New import policies in Indonesia are all but shutting that market to U.S. apples, table grapes, frozen french fries and citrus.

The policies, which went into effect Sept. 28, require product labeling of cartons in the Indonesian language. They also require third-party verification of the labeling and of a long checklist of paperwork requirements, said Mark Powers, vice president of Northwest Horticultural Council in Yakima, Wash.

"This raises logistical issues. We're seeking, through the U.S. government, to get these things eliminated or significantly modified so that hopefully they're not cumbersome," Power said.

It could take months to resolve and will negatively impact Washington apple sales, he said.

Fortunately for the Washington apple industry, this year's large crop has been met with greater than normal domestic demand because of light crops in the Midwest, East and Canada.

But Indonesia is of great concern long term because it has become an important growth market of Washington apples in recent years.

Indonesia imports about $57 million worth of Pacific Northwest tree fruit annually with the vast bulk of that being 2.5 million boxes of Washington apples, mostly Red Delicious, Powers said.

California exports some $38.5 million worth of table grapes to Indonesia annually and $5.5 million worth of citrus.

"Indonesia is one of our major markets and this is the height of our shipping season, so this (is) very significant," said Kathleen Nave, president of the California Table Grape Commission in Fresno.

Indonesia imported about $12 million worth of frozen french fries and frozen processed potatoes in 2011, mostly from Washington with some from Idaho and Oregon, said Matt Harris, trade director for the Washington State Potato Commission in Moses Lake.

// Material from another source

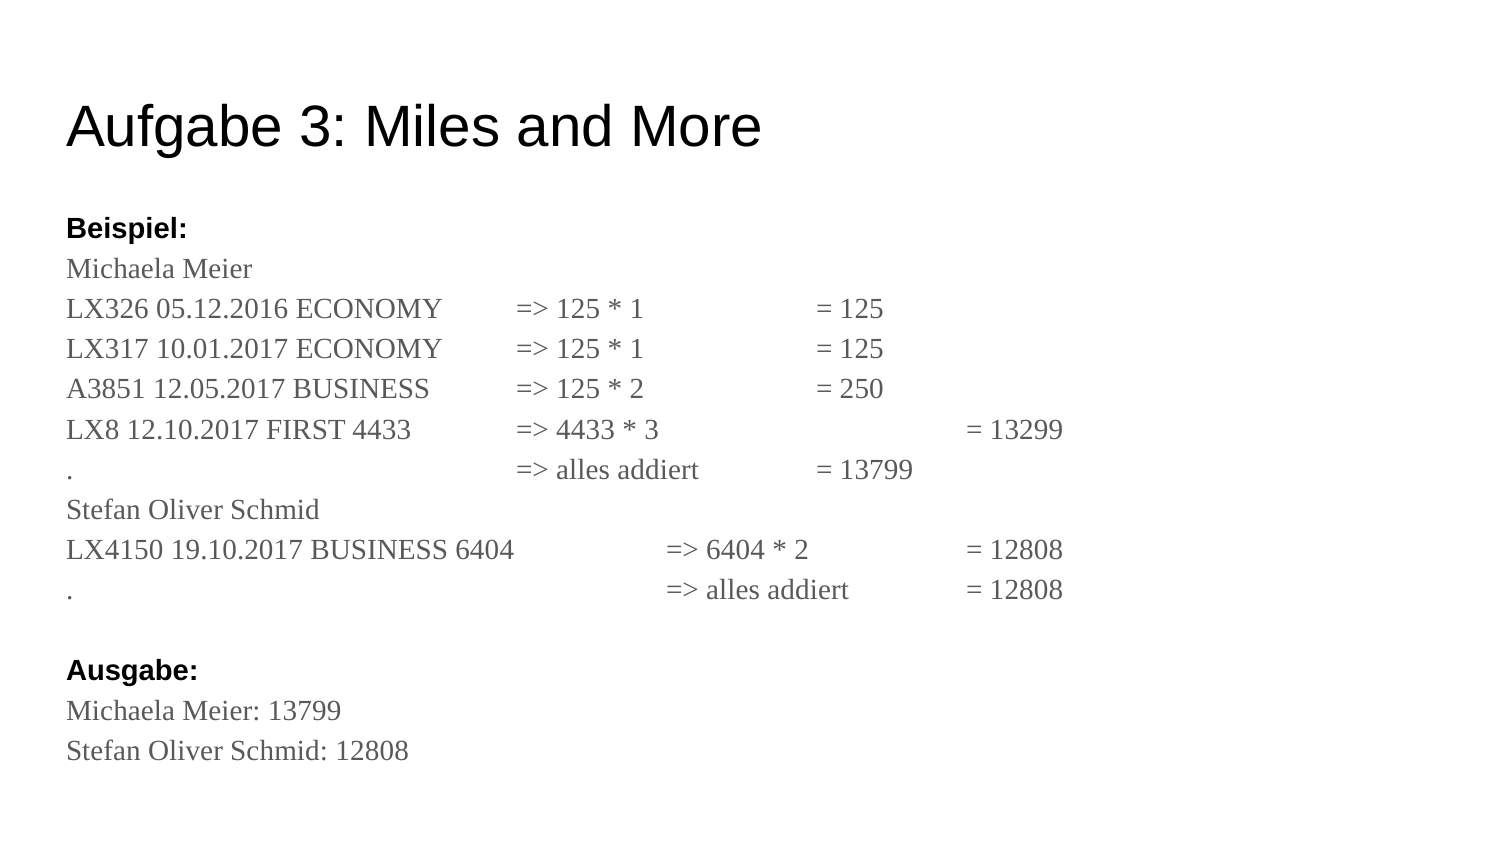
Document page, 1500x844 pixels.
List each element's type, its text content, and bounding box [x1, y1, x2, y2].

title Aufgabe 3: Miles and More [51, 72, 1449, 167]
list Beispiel: Michaela Meier LX326 05.12.2016 ECONOMY => 125 * 1 = 125 LX317 10.01.2017 ECONOMY => 125 * 1 = 125 A3851 12.05.2017 BUSINESS => 125 * 2 = 250 LX8 12.10.2017 FIRST 4433 => 4433 * 3 = 13299 . => alles addiert = 13799 Stefan Oliver Schmid LX4150 19.10.2017 BUSINESS 6404 => 6404 * 2 = 12808 . => alles addiert = 12808 Ausgabe: Michaela Meier: 13799 Stefan Oliver Schmid: 12808 [51, 189, 1500, 778]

The market is at risk and is important even though it is small compared with Japan at $215 million worth of product, China at $65 million, Canada at $55 million and South Korea at $36 million, Harris said.

"We are monitoring the situation," he said.

Nave and Powers said they have been working on the issue with the USDA, the Office of the U.S. Trade Representative, the State Department and the U.S. Embassy in Indonesia since spring, when Indonesia first announced closure of the port of Jakarta to fresh fruits and vegetables. The United States, Canada and Australia won exemptions based on the quality of their food safety programs, Powers said.

The U.S. industries involved have received "tremendous help" from the U.S. government, Nave said.

Indonesia is not singling out the U.S. but wants to be self sufficient in food and is protecting its own products, not just agricultural ones, against Chinese imports, Powers said.

"We are caught up in that," he said. "These are horticultural product regulations not specifically targeted to the U.S. but all the world."